Why the internet’s most important law exists and how people are still getting it wrong
Section 230 of the Communications Decency Act is one of the internet’s most important and most misunderstood laws. It’s intended to protect “interactive computer services” from being sued over what users post, effectively making it possible to run a social network, a site like Wikipedia, or a news comment section. But in recent years, it’s also become a bludgeon against tech companies that critics see as abusing their power through political bias or editorial slant. Just this week, Sen. Josh Hawley (R-MO) introduced a major (and highly unpopular) amendment, claiming Section 230 was designed to keep the internet “free of political censorship.”
But that’s just not what happened, says US Naval Academy professor Jeff Kosseff, author of the recent book The Twenty-Six Words that Created the Internet. Twenty-Six Words is a nuanced and engaging look at the complicated history of Section 230, which was put forward as an alternative to heavy-handed porn regulation and then turned into a powerful legal shield through a series of court rulings.
Kosseff tells The Verge that he doesn’t think Section 230 is perfect. It’s led to truly painful outcomes for victims of harassment and defamation who can’t make platforms take down posts or sue them for damages. But anybody who thinks the modern internet is broken should at least understand why the law was created, why it’s so fundamental to the web, and why people are interpreting it in ways the architects never intended.
To really understand Section 230, you have to go all the way back to the 1950s. There was a Los Angeles ordinance that said if you have obscene material in your store, you can be held criminally responsible. So a vice officer sees this erotic book that he believes is obscene. Eleazar Smith, who owns the store, is prosecuted, and he’s sentenced to 30 days in jail.
This goes all the way up to the Supreme Court, and what the Supreme Court says is that the Los Angeles ordinance is unconstitutional. There’s absolutely no way that a distributor like a bookstore could review every bit of content before they sell it. So if you’re a distributor, you’re going to be liable only if you knew, or should have known, that what you’re distributing is illegal.
Then we get to these early internet services like CompuServe and Prodigy in the early ‘90s. CompuServe is like the Wild West. It basically says, “We’re not going to moderate anything.” Prodigy says, “We’re going to have moderators, and we’re going to prohibit bad stuff from being online.” They’re both, not surprisingly, sued for defamation based on third-party content.
CompuServe’s lawsuit is dismissed because what the judge says is, yeah, CompuServe is the electronic equivalent of a newsstand or bookstore. The court rules that Prodigy doesn’t get the same immunity because Prodigy actually did moderate content, so Prodigy is more like a newspaper’s letter to the editor page. So you get this really weird rule where these online platforms can reduce their liability by not moderating content.
That really is what triggered the proposal of Section 230. For Congress, the motivator for Section 230 was that it did not want platforms to be these neutral conduits, whatever that means. It wanted the platforms to moderate content.
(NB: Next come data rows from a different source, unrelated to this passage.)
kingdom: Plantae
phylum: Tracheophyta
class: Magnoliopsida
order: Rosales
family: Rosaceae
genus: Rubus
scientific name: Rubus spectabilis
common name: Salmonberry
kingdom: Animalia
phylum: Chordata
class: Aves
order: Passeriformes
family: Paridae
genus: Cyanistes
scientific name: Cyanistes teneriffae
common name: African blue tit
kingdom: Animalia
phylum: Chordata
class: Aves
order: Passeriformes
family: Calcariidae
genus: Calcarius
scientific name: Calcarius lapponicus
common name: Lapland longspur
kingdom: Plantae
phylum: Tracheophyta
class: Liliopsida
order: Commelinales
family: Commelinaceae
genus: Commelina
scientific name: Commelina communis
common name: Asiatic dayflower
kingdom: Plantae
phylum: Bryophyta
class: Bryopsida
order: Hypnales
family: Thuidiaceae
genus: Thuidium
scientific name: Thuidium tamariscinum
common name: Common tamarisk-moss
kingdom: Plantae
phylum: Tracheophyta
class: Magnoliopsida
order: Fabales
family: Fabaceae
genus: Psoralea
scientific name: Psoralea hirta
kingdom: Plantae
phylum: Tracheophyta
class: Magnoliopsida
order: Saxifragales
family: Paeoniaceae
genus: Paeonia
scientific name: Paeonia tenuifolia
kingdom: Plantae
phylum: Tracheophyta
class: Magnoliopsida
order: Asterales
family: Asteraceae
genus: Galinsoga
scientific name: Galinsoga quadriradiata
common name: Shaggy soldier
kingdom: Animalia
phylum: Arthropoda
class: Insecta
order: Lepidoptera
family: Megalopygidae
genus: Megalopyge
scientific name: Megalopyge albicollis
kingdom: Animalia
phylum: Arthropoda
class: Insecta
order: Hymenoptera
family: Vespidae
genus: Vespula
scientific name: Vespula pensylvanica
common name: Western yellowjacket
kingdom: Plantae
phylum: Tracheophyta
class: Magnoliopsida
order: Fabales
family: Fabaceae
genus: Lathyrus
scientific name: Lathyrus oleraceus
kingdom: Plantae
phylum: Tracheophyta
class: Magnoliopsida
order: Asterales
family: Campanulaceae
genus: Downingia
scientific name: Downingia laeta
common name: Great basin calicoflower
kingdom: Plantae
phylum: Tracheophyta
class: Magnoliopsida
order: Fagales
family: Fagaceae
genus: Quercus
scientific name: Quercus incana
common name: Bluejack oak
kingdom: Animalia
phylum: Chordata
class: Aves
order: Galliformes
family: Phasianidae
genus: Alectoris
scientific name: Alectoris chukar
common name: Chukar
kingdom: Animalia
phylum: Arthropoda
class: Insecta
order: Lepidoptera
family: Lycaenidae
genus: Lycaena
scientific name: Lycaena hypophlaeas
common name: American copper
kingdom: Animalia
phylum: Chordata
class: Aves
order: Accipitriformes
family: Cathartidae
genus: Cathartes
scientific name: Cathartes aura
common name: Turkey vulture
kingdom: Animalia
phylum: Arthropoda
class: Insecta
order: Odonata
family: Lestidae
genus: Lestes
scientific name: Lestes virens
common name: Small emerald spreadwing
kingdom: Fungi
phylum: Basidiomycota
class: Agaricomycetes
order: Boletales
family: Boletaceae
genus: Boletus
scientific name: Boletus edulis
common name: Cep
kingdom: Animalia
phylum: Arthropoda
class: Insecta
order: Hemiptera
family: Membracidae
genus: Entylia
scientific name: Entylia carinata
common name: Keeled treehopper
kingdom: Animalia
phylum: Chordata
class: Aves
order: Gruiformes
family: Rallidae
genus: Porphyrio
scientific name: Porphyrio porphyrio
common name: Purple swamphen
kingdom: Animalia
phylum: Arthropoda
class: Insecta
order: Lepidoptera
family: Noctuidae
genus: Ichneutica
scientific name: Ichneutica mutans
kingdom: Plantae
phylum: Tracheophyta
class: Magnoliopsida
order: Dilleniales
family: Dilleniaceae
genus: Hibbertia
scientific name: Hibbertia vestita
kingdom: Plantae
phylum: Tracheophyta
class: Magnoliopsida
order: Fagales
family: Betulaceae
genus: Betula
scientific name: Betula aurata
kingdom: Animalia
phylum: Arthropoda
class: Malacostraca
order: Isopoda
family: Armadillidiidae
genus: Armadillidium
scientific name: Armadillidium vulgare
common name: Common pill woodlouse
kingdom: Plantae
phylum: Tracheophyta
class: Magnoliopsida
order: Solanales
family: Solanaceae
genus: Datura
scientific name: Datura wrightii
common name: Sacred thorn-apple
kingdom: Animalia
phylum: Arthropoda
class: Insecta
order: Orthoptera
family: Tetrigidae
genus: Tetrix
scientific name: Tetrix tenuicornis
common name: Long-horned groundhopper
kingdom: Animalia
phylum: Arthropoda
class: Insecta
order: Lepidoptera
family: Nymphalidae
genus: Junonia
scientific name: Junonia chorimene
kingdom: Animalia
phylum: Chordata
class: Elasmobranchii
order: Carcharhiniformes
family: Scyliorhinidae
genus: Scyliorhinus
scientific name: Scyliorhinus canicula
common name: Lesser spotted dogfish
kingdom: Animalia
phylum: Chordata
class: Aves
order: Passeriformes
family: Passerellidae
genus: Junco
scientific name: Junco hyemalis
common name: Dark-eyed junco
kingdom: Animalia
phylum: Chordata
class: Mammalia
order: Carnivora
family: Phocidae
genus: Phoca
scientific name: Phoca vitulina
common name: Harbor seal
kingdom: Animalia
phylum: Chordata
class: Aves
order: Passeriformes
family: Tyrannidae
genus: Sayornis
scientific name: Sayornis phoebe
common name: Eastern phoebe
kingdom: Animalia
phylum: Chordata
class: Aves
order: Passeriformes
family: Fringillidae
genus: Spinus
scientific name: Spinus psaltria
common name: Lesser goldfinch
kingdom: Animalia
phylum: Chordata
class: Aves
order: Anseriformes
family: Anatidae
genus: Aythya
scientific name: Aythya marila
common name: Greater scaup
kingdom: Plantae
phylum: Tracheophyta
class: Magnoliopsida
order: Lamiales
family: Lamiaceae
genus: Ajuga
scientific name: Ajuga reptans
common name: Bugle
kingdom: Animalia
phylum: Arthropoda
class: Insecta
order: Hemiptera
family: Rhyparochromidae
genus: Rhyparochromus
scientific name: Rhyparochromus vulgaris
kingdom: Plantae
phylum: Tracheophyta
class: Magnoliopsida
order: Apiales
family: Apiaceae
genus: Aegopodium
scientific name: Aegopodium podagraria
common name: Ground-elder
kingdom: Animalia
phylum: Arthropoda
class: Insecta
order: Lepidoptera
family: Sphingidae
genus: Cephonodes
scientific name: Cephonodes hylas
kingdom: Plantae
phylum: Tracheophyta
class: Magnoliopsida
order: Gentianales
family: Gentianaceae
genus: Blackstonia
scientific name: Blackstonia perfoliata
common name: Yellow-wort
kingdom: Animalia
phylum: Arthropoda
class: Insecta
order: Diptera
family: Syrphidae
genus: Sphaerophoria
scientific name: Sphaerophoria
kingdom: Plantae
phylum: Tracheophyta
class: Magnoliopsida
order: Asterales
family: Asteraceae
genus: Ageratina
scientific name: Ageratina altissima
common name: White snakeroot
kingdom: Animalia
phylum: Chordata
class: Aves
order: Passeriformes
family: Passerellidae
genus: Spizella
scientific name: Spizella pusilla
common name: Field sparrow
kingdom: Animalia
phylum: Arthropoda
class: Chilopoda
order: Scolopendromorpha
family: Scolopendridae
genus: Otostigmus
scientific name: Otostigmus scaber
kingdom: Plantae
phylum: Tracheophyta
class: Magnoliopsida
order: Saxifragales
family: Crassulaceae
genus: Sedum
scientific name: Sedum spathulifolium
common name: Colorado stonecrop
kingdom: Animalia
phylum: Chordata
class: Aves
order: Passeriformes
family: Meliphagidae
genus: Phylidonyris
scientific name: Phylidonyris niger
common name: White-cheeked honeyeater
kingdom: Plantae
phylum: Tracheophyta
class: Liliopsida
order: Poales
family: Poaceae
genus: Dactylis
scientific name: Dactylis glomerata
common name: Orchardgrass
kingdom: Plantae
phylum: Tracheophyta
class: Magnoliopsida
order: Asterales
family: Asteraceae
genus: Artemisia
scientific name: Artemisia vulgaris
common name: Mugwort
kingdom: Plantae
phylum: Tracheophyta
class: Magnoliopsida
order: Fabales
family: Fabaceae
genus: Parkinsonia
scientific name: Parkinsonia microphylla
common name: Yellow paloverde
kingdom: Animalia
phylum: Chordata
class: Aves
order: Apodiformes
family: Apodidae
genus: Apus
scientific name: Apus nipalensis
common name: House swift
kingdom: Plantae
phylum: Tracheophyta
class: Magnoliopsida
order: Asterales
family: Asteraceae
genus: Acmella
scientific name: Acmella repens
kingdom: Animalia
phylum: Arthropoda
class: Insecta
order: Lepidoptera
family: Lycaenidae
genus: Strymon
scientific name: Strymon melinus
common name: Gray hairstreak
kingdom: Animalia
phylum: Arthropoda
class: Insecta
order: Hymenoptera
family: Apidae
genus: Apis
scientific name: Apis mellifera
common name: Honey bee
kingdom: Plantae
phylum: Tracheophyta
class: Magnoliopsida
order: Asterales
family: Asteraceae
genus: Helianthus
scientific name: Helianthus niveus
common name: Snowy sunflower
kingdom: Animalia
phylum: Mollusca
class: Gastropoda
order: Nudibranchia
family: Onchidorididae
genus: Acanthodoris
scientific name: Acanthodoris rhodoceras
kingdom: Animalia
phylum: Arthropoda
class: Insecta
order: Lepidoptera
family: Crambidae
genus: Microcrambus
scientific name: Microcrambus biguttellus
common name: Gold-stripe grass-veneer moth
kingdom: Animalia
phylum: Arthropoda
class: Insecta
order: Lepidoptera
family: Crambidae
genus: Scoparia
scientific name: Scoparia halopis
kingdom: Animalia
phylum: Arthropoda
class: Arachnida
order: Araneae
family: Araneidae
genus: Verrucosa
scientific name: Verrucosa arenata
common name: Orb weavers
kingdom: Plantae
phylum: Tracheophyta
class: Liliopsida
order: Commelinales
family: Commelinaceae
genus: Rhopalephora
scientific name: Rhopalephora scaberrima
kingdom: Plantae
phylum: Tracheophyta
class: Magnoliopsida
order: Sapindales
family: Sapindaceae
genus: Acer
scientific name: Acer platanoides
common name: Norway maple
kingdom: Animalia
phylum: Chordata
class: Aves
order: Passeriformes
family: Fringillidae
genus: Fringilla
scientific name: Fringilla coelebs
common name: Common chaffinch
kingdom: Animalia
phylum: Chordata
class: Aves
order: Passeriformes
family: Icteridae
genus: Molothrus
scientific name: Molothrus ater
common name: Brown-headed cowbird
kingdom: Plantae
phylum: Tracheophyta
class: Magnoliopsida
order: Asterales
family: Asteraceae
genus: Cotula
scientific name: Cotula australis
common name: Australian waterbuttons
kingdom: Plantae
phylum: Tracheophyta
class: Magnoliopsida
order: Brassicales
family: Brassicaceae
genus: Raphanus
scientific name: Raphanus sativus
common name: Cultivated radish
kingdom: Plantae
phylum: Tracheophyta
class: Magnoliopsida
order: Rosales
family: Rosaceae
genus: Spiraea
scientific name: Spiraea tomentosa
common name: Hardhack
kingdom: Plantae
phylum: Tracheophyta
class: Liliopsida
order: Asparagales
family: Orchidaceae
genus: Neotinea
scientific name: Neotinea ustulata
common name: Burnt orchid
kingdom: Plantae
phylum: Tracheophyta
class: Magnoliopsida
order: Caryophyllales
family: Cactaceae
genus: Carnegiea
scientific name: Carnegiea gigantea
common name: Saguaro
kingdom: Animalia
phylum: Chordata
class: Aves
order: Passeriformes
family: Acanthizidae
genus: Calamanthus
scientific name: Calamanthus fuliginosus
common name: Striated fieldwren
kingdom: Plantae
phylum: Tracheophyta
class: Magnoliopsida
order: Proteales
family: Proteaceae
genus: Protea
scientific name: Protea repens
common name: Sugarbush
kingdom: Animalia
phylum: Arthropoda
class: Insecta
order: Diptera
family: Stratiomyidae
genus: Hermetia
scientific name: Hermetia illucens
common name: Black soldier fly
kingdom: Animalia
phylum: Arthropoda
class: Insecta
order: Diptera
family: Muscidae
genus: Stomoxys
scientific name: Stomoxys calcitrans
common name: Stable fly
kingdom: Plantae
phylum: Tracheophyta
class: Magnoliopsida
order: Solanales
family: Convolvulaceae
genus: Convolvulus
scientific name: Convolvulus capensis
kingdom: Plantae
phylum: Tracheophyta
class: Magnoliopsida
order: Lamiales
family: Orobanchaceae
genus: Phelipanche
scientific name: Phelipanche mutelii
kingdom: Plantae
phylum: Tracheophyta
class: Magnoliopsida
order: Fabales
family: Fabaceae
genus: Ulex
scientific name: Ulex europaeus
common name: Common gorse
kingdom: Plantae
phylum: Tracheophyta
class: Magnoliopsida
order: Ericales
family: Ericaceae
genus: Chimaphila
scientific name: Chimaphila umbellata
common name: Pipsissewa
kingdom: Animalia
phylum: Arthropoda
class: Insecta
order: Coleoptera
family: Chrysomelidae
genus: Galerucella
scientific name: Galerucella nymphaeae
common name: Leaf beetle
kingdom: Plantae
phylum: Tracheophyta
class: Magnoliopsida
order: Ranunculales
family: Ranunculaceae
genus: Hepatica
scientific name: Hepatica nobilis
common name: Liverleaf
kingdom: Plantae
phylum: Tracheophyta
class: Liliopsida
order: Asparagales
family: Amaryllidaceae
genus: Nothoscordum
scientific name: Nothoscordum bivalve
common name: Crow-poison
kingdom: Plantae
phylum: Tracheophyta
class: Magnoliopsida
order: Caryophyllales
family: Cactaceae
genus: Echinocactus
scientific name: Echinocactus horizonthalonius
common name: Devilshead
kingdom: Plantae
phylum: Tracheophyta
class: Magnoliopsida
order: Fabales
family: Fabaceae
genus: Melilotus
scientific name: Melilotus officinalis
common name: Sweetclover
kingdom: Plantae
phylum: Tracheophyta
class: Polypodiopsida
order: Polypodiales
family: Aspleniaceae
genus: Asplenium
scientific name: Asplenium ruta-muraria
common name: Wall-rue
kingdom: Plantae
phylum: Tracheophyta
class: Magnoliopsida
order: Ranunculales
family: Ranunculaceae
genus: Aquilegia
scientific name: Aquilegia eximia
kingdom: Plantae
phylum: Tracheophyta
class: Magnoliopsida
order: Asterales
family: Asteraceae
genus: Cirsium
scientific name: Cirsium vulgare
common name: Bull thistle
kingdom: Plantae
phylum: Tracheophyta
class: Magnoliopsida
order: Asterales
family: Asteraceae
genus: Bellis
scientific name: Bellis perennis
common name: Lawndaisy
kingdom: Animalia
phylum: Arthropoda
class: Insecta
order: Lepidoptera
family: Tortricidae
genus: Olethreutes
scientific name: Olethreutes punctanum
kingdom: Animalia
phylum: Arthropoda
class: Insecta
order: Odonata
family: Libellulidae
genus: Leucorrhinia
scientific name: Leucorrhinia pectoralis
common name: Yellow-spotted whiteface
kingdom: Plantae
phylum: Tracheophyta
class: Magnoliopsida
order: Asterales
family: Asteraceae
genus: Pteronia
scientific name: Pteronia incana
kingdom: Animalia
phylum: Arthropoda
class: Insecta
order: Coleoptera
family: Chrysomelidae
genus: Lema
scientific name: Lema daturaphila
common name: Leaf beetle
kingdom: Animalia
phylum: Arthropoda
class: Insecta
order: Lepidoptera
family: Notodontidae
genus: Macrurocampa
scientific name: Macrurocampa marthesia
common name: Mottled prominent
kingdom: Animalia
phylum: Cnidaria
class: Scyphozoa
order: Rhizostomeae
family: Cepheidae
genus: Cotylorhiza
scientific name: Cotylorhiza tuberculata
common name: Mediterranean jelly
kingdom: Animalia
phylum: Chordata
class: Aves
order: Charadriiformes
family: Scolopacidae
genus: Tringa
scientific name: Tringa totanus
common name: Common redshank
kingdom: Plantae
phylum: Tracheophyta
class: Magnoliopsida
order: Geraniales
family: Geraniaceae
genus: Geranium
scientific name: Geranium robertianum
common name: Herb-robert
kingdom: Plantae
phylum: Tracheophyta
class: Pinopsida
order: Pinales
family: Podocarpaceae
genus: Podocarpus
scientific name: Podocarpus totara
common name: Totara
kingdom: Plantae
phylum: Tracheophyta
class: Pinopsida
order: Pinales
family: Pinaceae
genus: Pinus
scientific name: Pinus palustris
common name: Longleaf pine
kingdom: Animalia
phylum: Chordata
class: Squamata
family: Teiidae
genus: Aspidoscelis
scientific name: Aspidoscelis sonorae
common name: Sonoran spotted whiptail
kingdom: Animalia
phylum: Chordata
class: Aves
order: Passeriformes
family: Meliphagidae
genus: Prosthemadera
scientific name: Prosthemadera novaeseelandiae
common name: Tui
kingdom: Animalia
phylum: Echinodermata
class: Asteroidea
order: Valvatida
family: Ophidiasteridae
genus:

In your book, it sounds like the discussion revolved around porn and defamation. Those were the things people were really worrying about. Is that an accurate reading?
Yeah, it’s kind of quaint! Or. mostly. The biggest concern would be sort of “indecent but not obscene” pornography and defamation. But I will say there were some really tough cases in the earliest days of Section 230. There’s a case — the second case ever decided under Section 230 — where a mother was suing AOL in Florida because its chatrooms were used to market pornographic videos of her 11-year-old son.
But, obviously, with the internet playing a much more vital role in society and playing a much more central role in society, the number and the complexity of these cases has increased significantly.
That was the Zeran v. America Online case, the first case ever decided, and that really set the precedent for all of Section 230. The guy had his phone number and name posted on a really tasteless ad about the Oklahoma City bombing less than a week after it had happened, and he was just getting constant threats. He had to go on psychiatric medication. It was really horrible for him. So there’s always been this balance that we’ve had to strike between the ability to speak freely online and these real harms that people are suffering.